Muito mais chato do que comer o pão que o chato amassou; em caso de incêndio, chamem os chatos; não aceitamos cheques de chatos; mantenha distância dos chatos. Papai, não seja chato, não corra; mulher de amigo meu pra mim é uma chata; há algo de chato no reino da Dinamarca; proteja a chatice das placas de sinalização; chato também é dar com os chatos n’água; seja breve, mas não seja chato; passo de chato; abraço de chato; abraço de tamanduá é chato; cuidado: chatos na pista; chatice não se põe na mesa; carga máxima: 8 chatos, chatíssimos.

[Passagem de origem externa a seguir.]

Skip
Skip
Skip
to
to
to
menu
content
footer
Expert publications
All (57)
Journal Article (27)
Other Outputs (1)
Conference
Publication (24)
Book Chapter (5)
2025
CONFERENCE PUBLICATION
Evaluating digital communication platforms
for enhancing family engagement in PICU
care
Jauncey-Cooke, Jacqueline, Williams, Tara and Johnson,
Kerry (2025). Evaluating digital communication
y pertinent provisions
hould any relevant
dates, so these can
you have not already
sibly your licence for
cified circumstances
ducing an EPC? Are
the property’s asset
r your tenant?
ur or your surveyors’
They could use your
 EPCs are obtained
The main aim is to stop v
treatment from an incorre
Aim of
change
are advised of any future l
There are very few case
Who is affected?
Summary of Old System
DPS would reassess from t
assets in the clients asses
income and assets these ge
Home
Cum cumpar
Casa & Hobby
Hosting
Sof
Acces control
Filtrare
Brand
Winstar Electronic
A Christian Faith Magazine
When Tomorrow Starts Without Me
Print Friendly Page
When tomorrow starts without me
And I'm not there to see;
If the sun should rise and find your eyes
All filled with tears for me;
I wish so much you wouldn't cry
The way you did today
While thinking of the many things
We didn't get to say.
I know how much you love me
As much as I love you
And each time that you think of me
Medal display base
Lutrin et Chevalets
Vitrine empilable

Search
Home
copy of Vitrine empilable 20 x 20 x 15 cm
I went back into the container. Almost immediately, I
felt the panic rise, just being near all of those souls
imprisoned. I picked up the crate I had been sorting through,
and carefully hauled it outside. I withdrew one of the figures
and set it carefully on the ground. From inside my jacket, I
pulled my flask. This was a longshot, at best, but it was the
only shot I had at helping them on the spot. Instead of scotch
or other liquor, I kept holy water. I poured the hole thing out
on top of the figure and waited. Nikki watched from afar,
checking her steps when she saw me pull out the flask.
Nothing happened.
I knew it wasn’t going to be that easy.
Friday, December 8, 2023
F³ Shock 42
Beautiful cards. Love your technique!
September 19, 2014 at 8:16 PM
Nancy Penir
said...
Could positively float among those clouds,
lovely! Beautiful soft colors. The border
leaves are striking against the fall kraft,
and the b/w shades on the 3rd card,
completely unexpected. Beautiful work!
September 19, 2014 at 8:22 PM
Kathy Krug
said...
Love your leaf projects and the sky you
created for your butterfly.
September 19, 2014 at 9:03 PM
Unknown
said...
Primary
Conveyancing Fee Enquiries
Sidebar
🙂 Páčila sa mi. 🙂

Quem semeia ventos, colhe chateação; a vida começa aos quarenta, mas é muito mais chata; não confie em ninguém que seja chato; o pão do chato cai sempre com a manteiga pra baixo; professora, o Juquinha tá me chateando; chato não morre, deixa de chatear; Deus salve a Rainha, e os chatos; chatos de todo o mundo, uni-vos!; quem dá aos chatos, empresta a Deus; mãe chata só tem uma; o pior chato é aquele que não quer ver que é um chato; em terra de cego quem tem um olho é um chato; o chato é o pior amigo do homem; vim, vi e me tornei um chato; quando ouço falar em chatos, levo logo as mãos à consciência.

Dos chatos, o menor; o chato é o lobo do homem; há mais chatos entre o céu e a terra do que supõe a nossa vã e chata filosofia; espelho, espelho meu, existe alguém mais chato do que eu?